▶ Consignes:
1. Relevez, dans la chronique, tous les concepts qu'elle présente comme interreliés.
2. Reproduisez la chronique de « De tous les » à « en février 2023. ».

▶ Extrait choisi:

========================================================================

Chroniques déontologiques

Conflits d’intérêts, conflits de rôles et indépendance professionnelle : La prévention et la gestion des conflits 2/2

La préservation de l’indépendance professionnelle et l’évitement des conflits d’intérêts sont des responsabilités au cœur de toute profession règlementée comme la sexologie. Il est question de l’intégrité et de l’objectivité des sexologues qui sont nécessaires pour offrir des services de qualité, exempts d’influences préjudiciables. Le Code de déontologie des sexologues y dédie sa section 5, « Indépendance professionnelle et conflits d’intérêts », aux articles 32 à 41.

De tous les enjeux déontologiques pour les sexologues, les concepts de conflits d’intérêts, de conflits de rôles et d’indépendance professionnelle sont sans doute parmi les plus complexes. Ils sont interreliés et doivent être envisagés comme tels pour faciliter leur compréhension. En effet, les conflits d’intérêts et de rôles qui surviennent sont synonymes d’un manque d’indépendance ou de transgression de frontières professionnelles.

La présente série de chroniques vise à outiller les sexologues dans leur réflexion professionnelle pour la prévention et la gestion des conflits d’intérêts et de rôles. La série est publiée en soutien à la présentation tenue dans le cadre des Essentiels professionnels en sexologie en février 2023.

========================================================================

▶ Entrées de données:
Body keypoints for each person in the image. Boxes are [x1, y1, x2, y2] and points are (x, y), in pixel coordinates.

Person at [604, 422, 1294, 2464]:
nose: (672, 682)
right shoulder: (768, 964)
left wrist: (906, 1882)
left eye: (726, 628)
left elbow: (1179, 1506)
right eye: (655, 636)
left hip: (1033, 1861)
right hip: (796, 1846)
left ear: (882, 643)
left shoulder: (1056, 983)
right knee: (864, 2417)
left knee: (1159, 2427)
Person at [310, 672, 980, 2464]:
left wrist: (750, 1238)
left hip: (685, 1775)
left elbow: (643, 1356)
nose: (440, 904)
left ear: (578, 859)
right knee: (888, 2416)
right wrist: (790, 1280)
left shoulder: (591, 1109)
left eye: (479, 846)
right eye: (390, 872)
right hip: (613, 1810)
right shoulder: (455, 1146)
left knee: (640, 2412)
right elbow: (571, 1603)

========================================================================

▶ Corrigé:
1.
- les conflits d'intérêts
- les conflits de rôles
- l'indépendance professionnelle

2.
De tous les enjeux déontologiques pour les sexologues, les concepts de conflits d’intérêts, de conflits de rôles et d’indépendance professionnelle sont sans doute parmi les plus complexes. Ils sont interreliés et doivent être envisagés comme tels pour faciliter leur compréhension. En effet, les conflits d’intérêts et de rôles qui surviennent sont synonymes d’un manque d’indépendance ou de transgression de frontières professionnelles.

La présente série de chroniques vise à outiller les sexologues dans leur réflexion professionnelle pour la prévention et la gestion des conflits d’intérêts et de rôles. La série est publiée en soutien à la présentation tenue dans le cadre des Essentiels professionnels en sexologie en février 2023.